_EXCERPT PROVIDED:_
# DH is wondering...



## southernheartsoaps (Jun 22, 2010)

My DH is a "left-brain" man... me, I'm more of the creative person, not so interested in numbers and statistics... however I suppose these things are important. He would like to know, from all you folks who are a bit further along in the business side of soapmaking, website hits vs. direct marketing... do you get more sales from your websites or from local markets, etc. I'm not even sure I'm asking this question correctly    But that's his question... any information on marketing, sales, web hits, etc. would be helpful for me to share with him... he checks the stats almost every day on our website and I'm not even sure I understand all the numbers he throws my way! Thanks guys!


----------



## donniej (Jun 22, 2010)

I'm skeptical that there is any good way to advertise or market on-line.  No one sees on-line ads.  Have you ever bought anything from one?
I believe a website and e-store is important but I can't imagine focusing all my energy into it.... but that's mainly because I live in such a big city.  If I lived in a less populated area I'd probably feel very differently about it.  

Having worked in the computer industry since 1995 I've seen up-close the internet evolve dramatically.  I think it's very important to realize how young it is and keep an open mind to "out of the box" marketing ideas as on-line advertising is far from being "figured out".  

I'm not there yet but I'm leaning more towards advertising in print here in Philly.


----------



## carebear (Jun 22, 2010)

wholesale is the only way I can be profitable, or even close.


----------



## agriffin (Jun 22, 2010)

It all depends on the effort you put in each market.  

I find local marketing, word of mouth, markets and fairs works best for me.

But I also think that having a website is good at retaining customers.  After I've reeled them in...they know where to go to purchase stuff or they can send your info/website to friends and relatives to check out also.


----------



## madpiano (Jun 28, 2010)

actually, it's a combination of both. Every time I do a market, my website hits shoot up. If I'd finally have the shop ready, I would most likely sell to people who didn't buy at the market for whatever reason. Maybe not right away, but when they need a present or once their purchased soap has finished. 

I wouldn't rely on either as a marketing tool on it's own, but the combination is great.


----------



## fasanis100 (Jul 28, 2010)

If you are just getting started, local markets and craft shows are the way to go.  You will make more sales and besides you will have a first hand opinion on your products from your customers which is key to have a successful business.
Website is also key because over time it allows you to reach a bigger market, basically the whole World.  But in order to be successful on that venue you will need at least a year of good marketing SEO which will no cost you less than $500 a month.  So it is a big initial investment that IF you do it correctly and customers like your products will give you profits in the medium to long term.


----------

_TASKS:_
**A)** Copy word for word the part of the soapmaking marketing thread between "It all depends" and "check out also.", inclusive.
**B)** In the soapmaking marketing thread, what does carebear name as the only way to be profitable?

Saved data entries
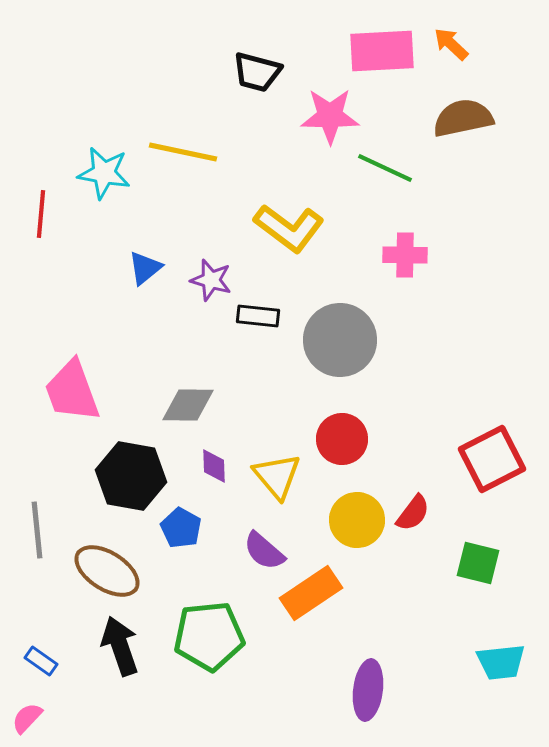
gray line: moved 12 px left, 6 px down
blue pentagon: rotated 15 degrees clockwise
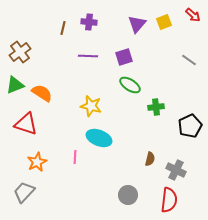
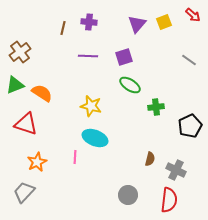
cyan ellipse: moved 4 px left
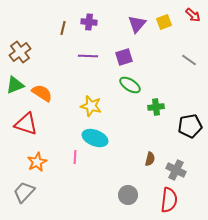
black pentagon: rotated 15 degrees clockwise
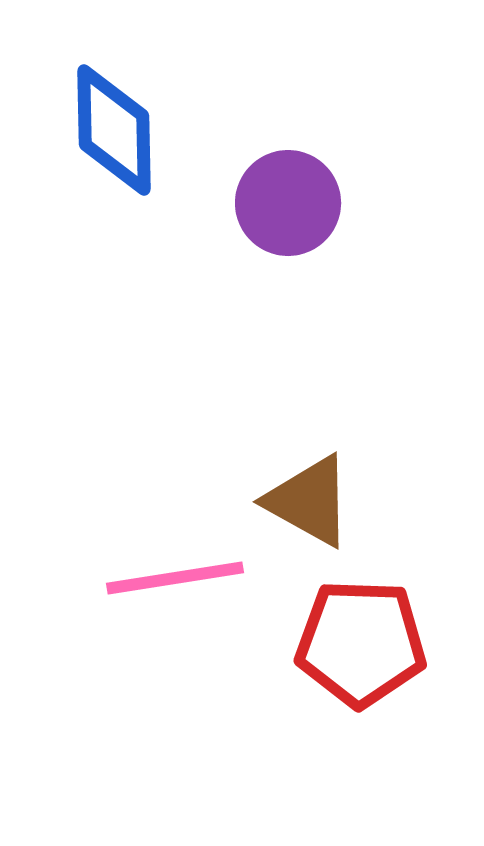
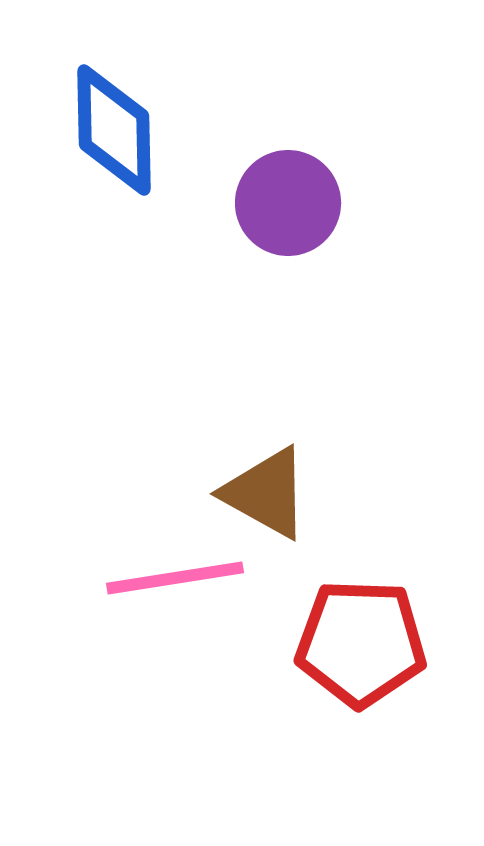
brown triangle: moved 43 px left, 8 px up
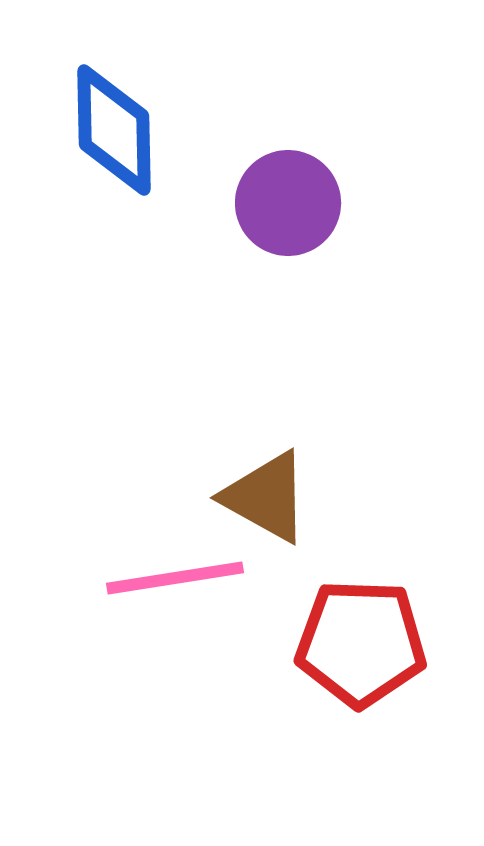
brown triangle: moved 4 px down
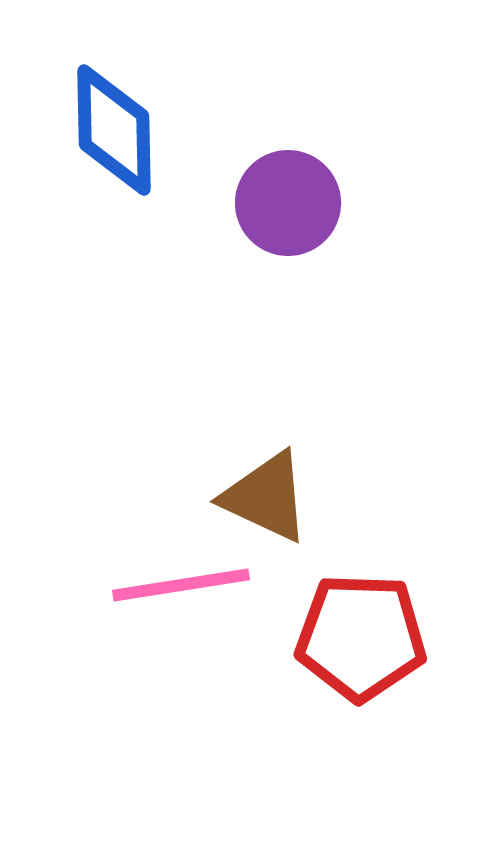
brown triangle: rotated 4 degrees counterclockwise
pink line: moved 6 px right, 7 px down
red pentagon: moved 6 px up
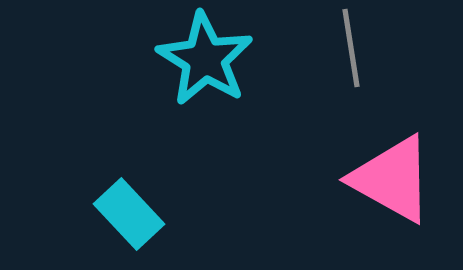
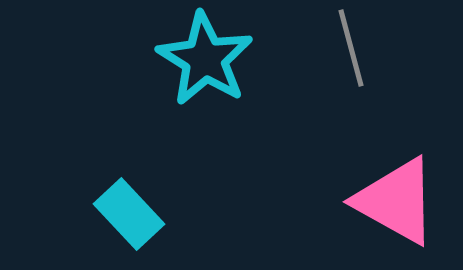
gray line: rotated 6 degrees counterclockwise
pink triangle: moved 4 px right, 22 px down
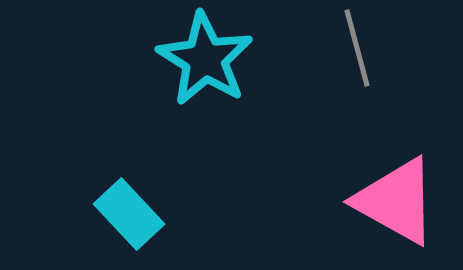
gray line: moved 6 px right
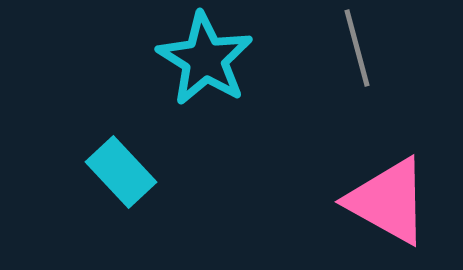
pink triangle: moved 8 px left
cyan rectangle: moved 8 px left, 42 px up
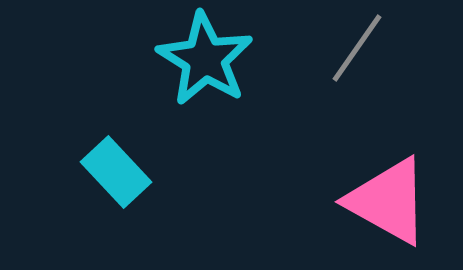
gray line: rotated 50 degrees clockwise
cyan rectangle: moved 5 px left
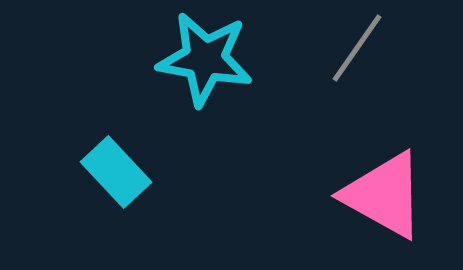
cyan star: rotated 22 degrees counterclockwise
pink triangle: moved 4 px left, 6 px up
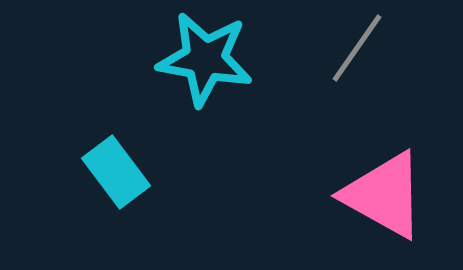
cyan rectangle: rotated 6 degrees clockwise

_ANSWERS PROVIDED:_
**A)**
It all depends on the effort you put in each market.  

I find local marketing, word of mouth, markets and fairs works best for me.

But I also think that having a website is good at retaining customers.  After I've reeled them in...they know where to go to purchase stuff or they can send your info/website to friends and relatives to check out also.

**B)** Wholesale.